WORK ORDER A - List every footnote reference number that appears in the passage on Moore's critique of the Anthropocene.
WORK ORDER B - Carry on the passage on Moore's critique of the Anthropocene from its final sentence.

TEXT SEGMENT Block Start

There are two basic and integrated elements that we draw from Moore’s work to aid our purposes. The first is historical, the second political. Historically, Moore criticizes what he calls ‘the Anthropocene’s love affair with the Two Century Model of modernity: industrial society, industrial civilization, industrial capitalism’.17 Basically, much historiography around the Anthropocene, Moore asserts, revolves around eighteenth and nineteenth-century industrialization and, in particular, the harnessing of coal and steam power to ignite modern, capitalist development.18 The solution to the ecological crisis, from this perspective, is to curb and limit the use of fossil fuels with the resultant carbon dioxide (CO2) along with other emissions – something clearly visible in the 2015 United Nations Framework Convention on Climate Change (UNFCCC) Paris Agreement, which was widely acknowledged as an attempt to end the ‘fossil fuel era’.19

Moore, in contrast, emphasizes a different historical origin of the current crisis: ‘the remarkable remaking of land and labor beginning in the long sixteenth century, ca. 1450–1640’. This era, he argues, is the beginning of the ‘capitalist world-ecology’, which ‘marked a turning point in the history of humanity’s relation with the rest of nature’. The turning point is not just that early capitalism ‘marked an epochal shift in the scale, speed, and scope of landscape transformation’ across swiftly expanding capitalist geographical terrains, but that this led to a lasting bifurcation in the way humans saw themselves in relation to the rest of nature – the dramatic reinforcement and globalization of the nature–culture dualism.20

This brings us to the political implications of Moore’s intervention, poignantly summed up as follows:

To locate modernity’s origins through the steam engine and the coal pit is to prioritize shutting down the steam engines and the coal pits, and their twenty-first century incarnations. To locate the origins of the modern world with the rise of capitalism after 1450, with its audacious strategies of global conquest, endless commodification, and relentless rationalization, is to prioritize a much different politics – one that pursues the fundamental transformation of the relations of power, knowledge, and capital that have made the modern world. Shut down a coal plant, and you can slow global warming for a day; shut down the relations that made the coal plant, and you can stop it for good.21

Moore’s politics is not focused on how one part of the dualism, ‘humanity’ or ‘anthropos’, has used or transformed specific elements of the other part of the dualism, ‘nature’ or, more specifically, fossil resources. Rather, it is – overtly so – focused on the inherently and historically integrated capitalist ‘world ecology’, which brings together ‘the accumulation of capital, the pursuit of power, and the production of nature as an organic whole’. Simply put, the focus for Moore must be on the historic and contemporary relations between power and politics, and for him these are always at the same time ‘human’ and ‘nature’.22

Conservation, as we have shown in previous chapters, has been an inherent part of the historical equations that have led to the rise of the Capitalocene. This means, on the most basic level, that the Anthropocene conservation debate should more accurately be termed the ‘Capitalocene conservation debate’. If we rename it this way, it is clear that the debate opens questions and issues far beyond conservation, nature or the overwhelming grandness of the ‘great acceleration’. Instead, it opens up potential for radically rethinking conservation within and through historical political economies writ large, as well as radically challenging and transforming them towards something new, something infinitely more liveable and positive than the problematic Anthropocene outlook. At the same time, this also means we should not get ourselves stuck in the Capitalocene. The point in highlighting the term should be to move beyond it. The specific reasons for doing so, however, are important.

TEXT SEGMENT Block End
INFORMATION PROVIDED Block Start

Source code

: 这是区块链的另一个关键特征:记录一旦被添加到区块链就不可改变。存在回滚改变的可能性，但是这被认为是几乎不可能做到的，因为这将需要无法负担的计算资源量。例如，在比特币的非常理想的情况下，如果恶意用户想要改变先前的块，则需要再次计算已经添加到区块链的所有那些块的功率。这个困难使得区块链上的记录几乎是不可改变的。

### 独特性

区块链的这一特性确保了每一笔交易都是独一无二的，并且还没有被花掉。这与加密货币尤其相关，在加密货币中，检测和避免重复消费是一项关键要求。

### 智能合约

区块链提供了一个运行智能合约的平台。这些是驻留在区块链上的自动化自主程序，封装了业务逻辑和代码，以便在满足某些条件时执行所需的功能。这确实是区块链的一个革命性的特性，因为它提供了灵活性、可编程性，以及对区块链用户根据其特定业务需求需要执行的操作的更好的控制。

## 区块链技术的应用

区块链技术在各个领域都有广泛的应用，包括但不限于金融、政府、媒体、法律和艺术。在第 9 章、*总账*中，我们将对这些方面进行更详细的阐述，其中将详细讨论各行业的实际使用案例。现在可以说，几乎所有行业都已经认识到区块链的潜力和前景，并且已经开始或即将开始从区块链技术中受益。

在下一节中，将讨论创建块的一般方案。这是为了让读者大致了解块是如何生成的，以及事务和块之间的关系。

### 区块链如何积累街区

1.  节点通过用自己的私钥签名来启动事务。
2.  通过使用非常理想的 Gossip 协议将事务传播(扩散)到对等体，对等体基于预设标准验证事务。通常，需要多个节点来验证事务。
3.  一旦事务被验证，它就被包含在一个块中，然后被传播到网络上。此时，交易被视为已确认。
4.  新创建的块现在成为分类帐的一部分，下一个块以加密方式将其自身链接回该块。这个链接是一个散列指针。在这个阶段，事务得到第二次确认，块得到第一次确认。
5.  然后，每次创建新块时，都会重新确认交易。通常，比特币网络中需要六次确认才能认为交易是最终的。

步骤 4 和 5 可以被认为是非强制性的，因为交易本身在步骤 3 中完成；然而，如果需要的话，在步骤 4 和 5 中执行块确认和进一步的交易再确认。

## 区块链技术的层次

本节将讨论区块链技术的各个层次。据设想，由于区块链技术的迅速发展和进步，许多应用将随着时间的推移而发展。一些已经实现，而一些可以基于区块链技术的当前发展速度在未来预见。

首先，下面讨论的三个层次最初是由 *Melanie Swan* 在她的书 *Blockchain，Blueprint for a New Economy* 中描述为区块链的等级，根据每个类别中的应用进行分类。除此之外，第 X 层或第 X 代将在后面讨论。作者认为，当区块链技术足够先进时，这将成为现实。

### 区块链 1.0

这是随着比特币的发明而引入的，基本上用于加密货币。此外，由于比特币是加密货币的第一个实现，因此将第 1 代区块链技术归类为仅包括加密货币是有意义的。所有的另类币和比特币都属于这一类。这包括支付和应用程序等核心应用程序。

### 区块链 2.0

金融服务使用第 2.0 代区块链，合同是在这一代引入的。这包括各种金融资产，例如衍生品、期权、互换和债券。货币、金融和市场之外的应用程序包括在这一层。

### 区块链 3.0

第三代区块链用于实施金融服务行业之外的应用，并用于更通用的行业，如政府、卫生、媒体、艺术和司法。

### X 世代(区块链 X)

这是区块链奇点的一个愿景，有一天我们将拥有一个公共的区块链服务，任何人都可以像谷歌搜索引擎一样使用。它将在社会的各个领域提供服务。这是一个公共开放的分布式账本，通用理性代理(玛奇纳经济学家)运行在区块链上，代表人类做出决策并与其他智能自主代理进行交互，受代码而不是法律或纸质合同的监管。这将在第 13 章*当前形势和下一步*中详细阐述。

INFORMATION PROVIDED Block End

WRITTEN RESPONSE A - 17, 18, 19, 20, 21, 22

WRITTEN RESPONSE B -
BEYOND THE CAPITALOCENE?

In highlighting the Capitalocene label, we get closer to doing empirical and analytical justice to historical political economy and to recognizing how it evolved up to this moment. In so doing, moreover, we also have a better frame for understanding the current juncture in the ‘great conservation debate’. But how do we move beyond the Capitalocene (in a dual sense of moving beyond the term as well as beyond the historical period) and hence move the debate forward? Here, recent discussions in relation to Moore’s central concern of moving resolutely beyond the nature–culture dichotomy may help. Two strands of recent thinking on the Anthropocene are especially important for us here: work that, like Moore, aims to employ the Anthropocene discussion to resolutely do away with the nature–culture dichotomy and recent critiques of some of the theoretical predilections this has led to.

In the first strand, two major creative statements responding to the Anthropocene discussions that aim to move beyond the nature–culture dichotomy are Anna Tsing’s The Mushroom at the End of the World and Donna Haraway’s Staying with the Trouble. Both books build on the by now familiar critiques of the Anthropocene concept. In Tsing’s words: ‘although some interpreters see the name as implying the triumph of humans, the opposite seems more accurate: without planning or intention, humans have made a mess of our planet’. Starting from the premise that ‘precarity is the condition of our time’, Tsing argues that the disasters expected to emerge from the great acceleration are already here and that we need to accept this. At the same time, she directs our attention to the ‘possibilities of life in capitalist ruins’, especially that which grows on the ‘edges’ of the system. Tsing focuses on mushrooms as one key example of life springing up in edgy places and traces their ‘cultural-and-natural histories’ through ‘entanglements’ and ‘ephemeral assemblages’.23 This resonates with new conservation’s focus on ‘new natures’, for example by paying attention to the importance and possibilities of alien and invasive species. While his subtitle ‘why invasive species will be nature’s salvation’ is overstated, Fred Pearce’s basic point, like Tsing’s, that we need to pay heed to the promise of unexpected reinvigorations of nonhuman life is important.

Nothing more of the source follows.